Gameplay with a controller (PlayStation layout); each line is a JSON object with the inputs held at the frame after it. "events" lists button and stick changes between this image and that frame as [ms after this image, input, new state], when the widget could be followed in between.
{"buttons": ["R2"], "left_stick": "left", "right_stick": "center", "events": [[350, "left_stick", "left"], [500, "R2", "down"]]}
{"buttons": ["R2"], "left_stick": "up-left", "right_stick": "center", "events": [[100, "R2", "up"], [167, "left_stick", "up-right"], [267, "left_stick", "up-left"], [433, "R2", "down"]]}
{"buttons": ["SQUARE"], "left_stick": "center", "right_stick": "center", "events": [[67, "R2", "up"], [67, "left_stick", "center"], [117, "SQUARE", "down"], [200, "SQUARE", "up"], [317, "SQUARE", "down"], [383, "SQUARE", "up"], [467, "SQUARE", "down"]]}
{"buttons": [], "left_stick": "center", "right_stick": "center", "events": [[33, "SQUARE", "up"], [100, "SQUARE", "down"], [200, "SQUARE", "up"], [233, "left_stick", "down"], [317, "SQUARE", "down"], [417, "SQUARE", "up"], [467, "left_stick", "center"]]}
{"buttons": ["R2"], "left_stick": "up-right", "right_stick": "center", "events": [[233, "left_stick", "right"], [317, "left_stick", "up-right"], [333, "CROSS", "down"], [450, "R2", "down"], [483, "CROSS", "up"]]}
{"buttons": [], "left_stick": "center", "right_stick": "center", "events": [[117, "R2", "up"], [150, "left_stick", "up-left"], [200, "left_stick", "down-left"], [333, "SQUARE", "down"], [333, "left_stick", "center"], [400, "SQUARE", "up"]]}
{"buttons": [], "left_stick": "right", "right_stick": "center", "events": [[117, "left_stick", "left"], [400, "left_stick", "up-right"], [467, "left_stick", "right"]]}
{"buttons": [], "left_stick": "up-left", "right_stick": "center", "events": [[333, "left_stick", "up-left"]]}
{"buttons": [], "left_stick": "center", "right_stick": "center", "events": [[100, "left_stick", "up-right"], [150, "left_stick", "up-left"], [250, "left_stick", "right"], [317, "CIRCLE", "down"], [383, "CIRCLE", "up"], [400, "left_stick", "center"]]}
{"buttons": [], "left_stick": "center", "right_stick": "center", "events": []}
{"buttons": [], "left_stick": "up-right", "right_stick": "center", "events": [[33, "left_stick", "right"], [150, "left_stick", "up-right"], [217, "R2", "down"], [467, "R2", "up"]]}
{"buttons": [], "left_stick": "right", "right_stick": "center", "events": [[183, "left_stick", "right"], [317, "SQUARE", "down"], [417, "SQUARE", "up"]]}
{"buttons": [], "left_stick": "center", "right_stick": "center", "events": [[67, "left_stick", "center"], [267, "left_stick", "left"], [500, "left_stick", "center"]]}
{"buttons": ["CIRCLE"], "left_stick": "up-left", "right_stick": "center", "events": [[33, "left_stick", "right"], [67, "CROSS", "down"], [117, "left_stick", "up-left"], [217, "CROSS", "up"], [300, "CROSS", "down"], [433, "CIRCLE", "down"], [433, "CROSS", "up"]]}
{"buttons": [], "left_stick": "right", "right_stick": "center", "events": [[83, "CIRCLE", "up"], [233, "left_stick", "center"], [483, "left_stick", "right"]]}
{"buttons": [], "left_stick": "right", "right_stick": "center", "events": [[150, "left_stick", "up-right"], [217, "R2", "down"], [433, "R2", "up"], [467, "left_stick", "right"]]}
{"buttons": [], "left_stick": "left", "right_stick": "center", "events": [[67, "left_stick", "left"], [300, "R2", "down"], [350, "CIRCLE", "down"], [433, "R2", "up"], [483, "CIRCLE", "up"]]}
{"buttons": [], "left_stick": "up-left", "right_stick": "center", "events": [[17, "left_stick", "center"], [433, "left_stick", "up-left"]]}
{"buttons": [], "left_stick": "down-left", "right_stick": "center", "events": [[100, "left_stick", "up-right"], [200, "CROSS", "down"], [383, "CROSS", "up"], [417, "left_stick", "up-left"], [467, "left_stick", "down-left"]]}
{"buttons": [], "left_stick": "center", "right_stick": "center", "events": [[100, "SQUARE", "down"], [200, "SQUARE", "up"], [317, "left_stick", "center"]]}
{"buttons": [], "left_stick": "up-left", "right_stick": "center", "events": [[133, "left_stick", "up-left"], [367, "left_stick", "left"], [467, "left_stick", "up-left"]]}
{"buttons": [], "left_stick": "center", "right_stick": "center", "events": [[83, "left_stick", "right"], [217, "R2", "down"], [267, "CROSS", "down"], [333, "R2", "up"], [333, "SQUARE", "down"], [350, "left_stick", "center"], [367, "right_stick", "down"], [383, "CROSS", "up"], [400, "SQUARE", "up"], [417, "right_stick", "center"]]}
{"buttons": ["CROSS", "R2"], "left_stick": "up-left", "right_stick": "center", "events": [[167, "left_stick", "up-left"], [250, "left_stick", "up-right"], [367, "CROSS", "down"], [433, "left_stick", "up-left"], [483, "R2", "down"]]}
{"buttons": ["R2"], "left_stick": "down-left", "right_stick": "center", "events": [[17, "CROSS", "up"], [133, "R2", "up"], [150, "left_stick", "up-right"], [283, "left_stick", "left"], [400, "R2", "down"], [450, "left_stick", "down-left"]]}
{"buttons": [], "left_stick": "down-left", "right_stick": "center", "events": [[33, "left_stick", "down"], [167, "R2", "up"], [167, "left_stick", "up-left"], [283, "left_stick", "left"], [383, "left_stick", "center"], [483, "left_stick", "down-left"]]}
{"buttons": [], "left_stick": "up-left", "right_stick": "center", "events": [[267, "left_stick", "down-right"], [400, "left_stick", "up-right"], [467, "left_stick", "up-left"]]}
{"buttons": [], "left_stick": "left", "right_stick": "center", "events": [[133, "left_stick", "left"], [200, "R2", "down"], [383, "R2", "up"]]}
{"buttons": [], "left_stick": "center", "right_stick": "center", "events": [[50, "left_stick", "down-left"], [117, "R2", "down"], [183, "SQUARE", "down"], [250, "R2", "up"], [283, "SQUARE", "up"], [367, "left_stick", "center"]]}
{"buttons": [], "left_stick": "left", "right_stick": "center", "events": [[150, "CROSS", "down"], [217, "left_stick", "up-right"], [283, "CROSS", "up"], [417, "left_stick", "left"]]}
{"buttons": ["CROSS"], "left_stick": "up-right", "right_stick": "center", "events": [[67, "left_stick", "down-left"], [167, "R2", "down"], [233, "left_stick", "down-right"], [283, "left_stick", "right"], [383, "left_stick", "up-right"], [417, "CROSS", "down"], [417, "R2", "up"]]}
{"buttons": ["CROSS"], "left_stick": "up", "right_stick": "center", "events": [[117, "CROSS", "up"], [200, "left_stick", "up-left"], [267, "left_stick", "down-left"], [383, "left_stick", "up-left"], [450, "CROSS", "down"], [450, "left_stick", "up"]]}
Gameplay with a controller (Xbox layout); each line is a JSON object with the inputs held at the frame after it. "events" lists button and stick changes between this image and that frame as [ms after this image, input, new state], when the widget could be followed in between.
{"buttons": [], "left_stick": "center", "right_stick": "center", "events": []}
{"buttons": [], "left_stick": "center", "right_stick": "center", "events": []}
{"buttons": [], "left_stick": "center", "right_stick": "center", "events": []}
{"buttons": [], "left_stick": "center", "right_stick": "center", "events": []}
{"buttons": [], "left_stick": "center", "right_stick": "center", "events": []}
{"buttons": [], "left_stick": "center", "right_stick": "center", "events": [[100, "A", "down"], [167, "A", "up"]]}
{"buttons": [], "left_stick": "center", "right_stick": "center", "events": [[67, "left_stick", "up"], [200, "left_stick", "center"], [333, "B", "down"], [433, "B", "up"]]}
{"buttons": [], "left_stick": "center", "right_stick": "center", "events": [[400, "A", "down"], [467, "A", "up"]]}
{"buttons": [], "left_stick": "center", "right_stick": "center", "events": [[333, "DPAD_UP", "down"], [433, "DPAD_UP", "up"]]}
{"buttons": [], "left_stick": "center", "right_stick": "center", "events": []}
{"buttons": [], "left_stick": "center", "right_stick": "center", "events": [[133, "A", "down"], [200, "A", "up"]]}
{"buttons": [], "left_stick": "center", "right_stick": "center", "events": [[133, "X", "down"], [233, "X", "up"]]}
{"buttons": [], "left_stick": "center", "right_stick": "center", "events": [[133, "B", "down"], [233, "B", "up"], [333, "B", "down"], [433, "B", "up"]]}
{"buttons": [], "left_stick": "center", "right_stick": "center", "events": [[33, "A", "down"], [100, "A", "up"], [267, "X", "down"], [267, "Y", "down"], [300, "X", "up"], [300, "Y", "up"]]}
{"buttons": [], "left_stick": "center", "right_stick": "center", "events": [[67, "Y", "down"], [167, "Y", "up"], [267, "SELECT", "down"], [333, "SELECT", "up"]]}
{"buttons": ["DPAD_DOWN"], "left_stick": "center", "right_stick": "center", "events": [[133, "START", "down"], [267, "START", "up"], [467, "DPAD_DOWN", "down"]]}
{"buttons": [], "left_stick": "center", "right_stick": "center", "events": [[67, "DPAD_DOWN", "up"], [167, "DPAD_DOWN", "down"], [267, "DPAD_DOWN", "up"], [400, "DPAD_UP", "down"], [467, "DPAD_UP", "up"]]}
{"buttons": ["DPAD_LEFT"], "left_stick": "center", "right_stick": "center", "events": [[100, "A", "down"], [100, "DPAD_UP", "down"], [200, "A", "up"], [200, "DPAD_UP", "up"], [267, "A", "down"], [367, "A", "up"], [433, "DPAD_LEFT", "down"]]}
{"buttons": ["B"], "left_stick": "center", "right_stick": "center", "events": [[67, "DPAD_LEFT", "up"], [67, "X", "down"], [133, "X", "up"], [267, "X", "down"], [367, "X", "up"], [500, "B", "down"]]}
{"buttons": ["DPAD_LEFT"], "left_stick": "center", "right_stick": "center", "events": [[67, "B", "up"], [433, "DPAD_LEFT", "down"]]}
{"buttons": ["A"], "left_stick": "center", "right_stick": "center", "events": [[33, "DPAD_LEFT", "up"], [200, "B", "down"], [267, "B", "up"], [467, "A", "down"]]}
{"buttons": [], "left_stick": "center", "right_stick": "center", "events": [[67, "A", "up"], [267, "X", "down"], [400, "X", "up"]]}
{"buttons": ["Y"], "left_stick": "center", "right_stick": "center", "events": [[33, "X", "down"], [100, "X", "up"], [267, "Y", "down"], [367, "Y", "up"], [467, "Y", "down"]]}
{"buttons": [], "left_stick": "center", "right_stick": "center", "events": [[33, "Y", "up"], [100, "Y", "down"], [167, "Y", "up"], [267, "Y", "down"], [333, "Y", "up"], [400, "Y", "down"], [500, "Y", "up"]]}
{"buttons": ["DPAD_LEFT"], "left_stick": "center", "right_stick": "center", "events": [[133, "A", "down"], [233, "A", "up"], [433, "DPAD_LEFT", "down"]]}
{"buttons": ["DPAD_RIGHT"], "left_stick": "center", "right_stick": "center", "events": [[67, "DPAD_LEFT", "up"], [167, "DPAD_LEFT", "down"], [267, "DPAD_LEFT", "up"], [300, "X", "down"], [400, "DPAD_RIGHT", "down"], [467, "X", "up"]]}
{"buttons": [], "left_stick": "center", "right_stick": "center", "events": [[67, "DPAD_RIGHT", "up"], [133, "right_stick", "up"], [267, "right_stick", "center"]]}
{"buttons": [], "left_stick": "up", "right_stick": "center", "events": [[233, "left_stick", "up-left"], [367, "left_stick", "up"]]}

++++++++++

Each line of the records that contains the string "inputs" must be copied.

Gameplay with a controller (PlayStation layout); each line is a JSON object with the inputs held at the frame after it. "events" lists button and stick changes between this image and that frame as [ms after this image, input, new state], when the widget could be followed in between.
Gameplay with a controller (Xbox layout); each line is a JSON object with the inputs held at the frame after it. "events" lists button and stick changes between this image and that frame as [ms after this image, input, new state], when the widget could be followed in between.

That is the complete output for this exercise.